Tony Fadell und Matt Rogers waren unter den führenden Köpfen bei der Entwicklung von Apples iPod-Familie, jetzt haben sie sich selbstständig gemacht, um ein Produkt an den Start zu bringen, das ebenfalls ein rundes, intuitives UI hat: Vorhang auf für Nest, das schlaue Thermostat. Richtig gehört: eines dieser bisher unauffälligen Kästen zum Regeln der Heizung oder der Klimaanlage. Das Thermostat von Fadell und Rogers hört auf den kuscheligen Namen Nest und ist einerseits lernfähig, andererseits umfassend programmier- bzw. fernsteuerbar. Letzteres natürlich via iOS-App und eine WiFi-Anbindung (Android-App ist in Arbeit ...), interessanter scheint allerdings die Sensor-Schlitzohrigkeit des Geräts, die etwa die Heizung herunterfährt, wenn länger niemand im Raum ist. Dabei stellt sich natürlich wie bei allen "intelligenten" Haushaltsgeräten die Frage, wie die Gesamtenergiebilanz aussieht, ob das Ding also wirklich ökologisch wertvoll ist, bleibt abzuwarten. In den USA ist das Nest bereits für rund 250 Dollar zu haben.




















Leserkommentare (Seite 1 von 1)
Harry @ Oct 25th 2011
Ist ja toll. Für jeweils 20€ hab ich sowas ähnliches an meine Heizungen gebaut, in wenigen Minuten ohne App programmiert und im ersten Jahr über HK-Rückzahlung mehr als rausbekommen. Ok, wenn man mal Krank zu hause statt im Büro ist muss man die automatische Temperaturabsenkung eben mit einem Handgriff übersteuern... und nicht ganz so "hübsch". Dafür sieht man gar nicht, das an der Heizung ein automatischer Thermostat dran ist.
anoy @ Oct 26th 2011
ist wohl für die USA gedacht, da heizt man bisher anders:
Heizung voll aufdrehen und wenn es zu heiß ist, die Klimanlage zum Runterkühlen nehmen ;-)
Ich denke nicht, dass diese Fachfremden Entwickler sich je mit europäischen Thermostaten (Danfoss, Techem...) auseinandergesetzt haben.
andi @ Oct 31st 2011
@anoy:
Ich sehe das in Europa anderst. Es wird einem die beste Technik verbaut, aber der Heizungstechniker kann sie einem nicht erklären, weil er sie selbst nicht versteht.
Meine Eltern werden z.B. mit Ihrer Wärmepumpensteuerung ziehmlich alleine gelassen.

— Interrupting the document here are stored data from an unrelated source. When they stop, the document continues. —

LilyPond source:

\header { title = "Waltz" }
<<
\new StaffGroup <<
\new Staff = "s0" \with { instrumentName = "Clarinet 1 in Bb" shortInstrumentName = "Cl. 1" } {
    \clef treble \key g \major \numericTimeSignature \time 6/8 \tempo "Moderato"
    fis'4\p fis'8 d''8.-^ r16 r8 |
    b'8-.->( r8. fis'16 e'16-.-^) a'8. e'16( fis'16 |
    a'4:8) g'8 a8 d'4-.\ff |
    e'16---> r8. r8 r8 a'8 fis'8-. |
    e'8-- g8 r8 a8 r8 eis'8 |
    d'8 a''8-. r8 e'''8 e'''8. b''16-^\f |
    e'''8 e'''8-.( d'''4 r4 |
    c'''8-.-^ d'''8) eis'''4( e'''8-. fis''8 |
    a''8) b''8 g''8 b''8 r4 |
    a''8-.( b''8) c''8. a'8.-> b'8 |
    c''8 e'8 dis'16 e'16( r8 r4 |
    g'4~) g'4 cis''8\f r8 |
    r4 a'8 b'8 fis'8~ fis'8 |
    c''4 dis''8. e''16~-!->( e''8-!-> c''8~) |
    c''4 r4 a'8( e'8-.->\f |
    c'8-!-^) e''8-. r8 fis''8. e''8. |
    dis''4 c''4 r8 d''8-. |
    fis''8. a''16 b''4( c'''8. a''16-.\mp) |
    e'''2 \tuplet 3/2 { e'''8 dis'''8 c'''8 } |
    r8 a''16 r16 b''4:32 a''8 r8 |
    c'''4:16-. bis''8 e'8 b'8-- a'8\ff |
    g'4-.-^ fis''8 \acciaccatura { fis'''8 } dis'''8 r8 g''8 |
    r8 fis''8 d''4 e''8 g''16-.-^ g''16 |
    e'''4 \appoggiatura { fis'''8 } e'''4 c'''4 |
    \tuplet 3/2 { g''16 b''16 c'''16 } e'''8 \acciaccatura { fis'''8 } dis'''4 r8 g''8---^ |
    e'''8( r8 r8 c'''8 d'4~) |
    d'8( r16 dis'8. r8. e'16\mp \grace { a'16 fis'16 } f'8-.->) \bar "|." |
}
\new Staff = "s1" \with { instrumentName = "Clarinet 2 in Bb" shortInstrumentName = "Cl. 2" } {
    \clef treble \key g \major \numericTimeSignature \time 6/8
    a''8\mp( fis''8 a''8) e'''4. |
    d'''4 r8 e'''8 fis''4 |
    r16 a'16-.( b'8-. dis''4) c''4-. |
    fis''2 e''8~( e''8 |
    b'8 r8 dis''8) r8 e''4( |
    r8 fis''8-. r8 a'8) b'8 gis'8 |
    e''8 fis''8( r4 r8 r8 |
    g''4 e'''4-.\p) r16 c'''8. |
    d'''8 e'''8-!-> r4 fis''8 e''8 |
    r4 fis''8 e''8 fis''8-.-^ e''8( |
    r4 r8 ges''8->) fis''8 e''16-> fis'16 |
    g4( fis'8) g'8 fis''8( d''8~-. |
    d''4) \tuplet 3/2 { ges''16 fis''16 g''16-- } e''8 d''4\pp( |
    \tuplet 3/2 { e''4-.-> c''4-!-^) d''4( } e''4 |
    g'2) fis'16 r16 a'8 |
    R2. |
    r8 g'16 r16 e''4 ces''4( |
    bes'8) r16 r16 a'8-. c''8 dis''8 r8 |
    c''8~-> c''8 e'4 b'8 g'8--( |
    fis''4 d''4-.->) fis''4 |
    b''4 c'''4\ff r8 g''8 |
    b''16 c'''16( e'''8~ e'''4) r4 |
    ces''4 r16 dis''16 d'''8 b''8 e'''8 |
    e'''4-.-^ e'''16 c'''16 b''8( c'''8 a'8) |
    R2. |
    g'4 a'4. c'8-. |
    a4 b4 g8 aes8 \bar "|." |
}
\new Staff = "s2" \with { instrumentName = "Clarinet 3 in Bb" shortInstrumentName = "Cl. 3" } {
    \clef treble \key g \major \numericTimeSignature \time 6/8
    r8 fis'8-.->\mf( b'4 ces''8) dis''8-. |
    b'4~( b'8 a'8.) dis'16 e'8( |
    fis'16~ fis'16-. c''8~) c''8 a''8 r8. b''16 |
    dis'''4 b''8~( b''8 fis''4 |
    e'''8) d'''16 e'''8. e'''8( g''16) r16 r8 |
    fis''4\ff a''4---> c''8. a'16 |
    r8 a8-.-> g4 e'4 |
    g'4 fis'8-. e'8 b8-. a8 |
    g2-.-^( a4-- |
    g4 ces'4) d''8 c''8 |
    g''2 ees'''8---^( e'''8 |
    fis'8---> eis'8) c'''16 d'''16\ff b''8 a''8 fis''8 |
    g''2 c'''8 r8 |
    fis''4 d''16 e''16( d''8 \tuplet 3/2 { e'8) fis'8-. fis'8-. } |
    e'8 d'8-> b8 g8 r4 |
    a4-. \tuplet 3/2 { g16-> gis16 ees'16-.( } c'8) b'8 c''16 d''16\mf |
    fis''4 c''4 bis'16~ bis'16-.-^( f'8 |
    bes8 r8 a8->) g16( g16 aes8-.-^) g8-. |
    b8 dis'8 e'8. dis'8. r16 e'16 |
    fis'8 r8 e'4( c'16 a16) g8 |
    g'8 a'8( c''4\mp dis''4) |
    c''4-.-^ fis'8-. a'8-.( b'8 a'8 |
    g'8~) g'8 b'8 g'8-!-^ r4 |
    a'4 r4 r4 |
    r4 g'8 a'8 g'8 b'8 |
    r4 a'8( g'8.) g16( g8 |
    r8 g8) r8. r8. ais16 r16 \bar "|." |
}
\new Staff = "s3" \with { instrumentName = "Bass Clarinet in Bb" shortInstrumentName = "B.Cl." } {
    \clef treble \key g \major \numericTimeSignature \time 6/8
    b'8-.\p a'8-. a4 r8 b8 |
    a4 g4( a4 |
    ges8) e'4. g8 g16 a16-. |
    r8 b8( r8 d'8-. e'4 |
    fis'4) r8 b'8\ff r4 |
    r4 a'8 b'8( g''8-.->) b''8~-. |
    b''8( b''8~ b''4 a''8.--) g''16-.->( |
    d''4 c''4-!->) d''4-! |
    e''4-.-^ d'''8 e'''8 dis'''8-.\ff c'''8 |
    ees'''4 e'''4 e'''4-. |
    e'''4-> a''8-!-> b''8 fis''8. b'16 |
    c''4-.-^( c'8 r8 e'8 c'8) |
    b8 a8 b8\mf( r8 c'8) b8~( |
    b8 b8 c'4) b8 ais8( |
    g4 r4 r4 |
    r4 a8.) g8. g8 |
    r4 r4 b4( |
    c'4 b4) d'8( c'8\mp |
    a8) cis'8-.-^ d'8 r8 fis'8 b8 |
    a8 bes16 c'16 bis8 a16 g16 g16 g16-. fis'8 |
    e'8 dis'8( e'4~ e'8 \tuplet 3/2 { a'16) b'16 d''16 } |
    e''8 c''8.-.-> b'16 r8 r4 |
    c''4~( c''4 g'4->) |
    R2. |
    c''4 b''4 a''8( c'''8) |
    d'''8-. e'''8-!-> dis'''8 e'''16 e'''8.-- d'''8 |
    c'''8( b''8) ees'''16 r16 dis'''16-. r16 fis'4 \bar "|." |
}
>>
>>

Bei den vielen Einstellmöglichkeiten haben sie schlicht Angst etwas an der Heizung zu verstellen.
Ich finde jedoch an dem Teil richtig gut, dass Wettervorhersagen mit in die Heizungssteuerung einbezogen werden. Ich brauche mein Haus morgens, nach der Nachtabschaltung, nicht auf 21-22°C Hochheizen, wenn mich wie jetzt Aussentemperaturen von 17°C und Sonnenschein erwarten. Große Fensterflächen und die Hohe Umgebungstemperatur am Tag reichen völlig aus um mein Haus auf 23°C Innentemperatur zu bringen.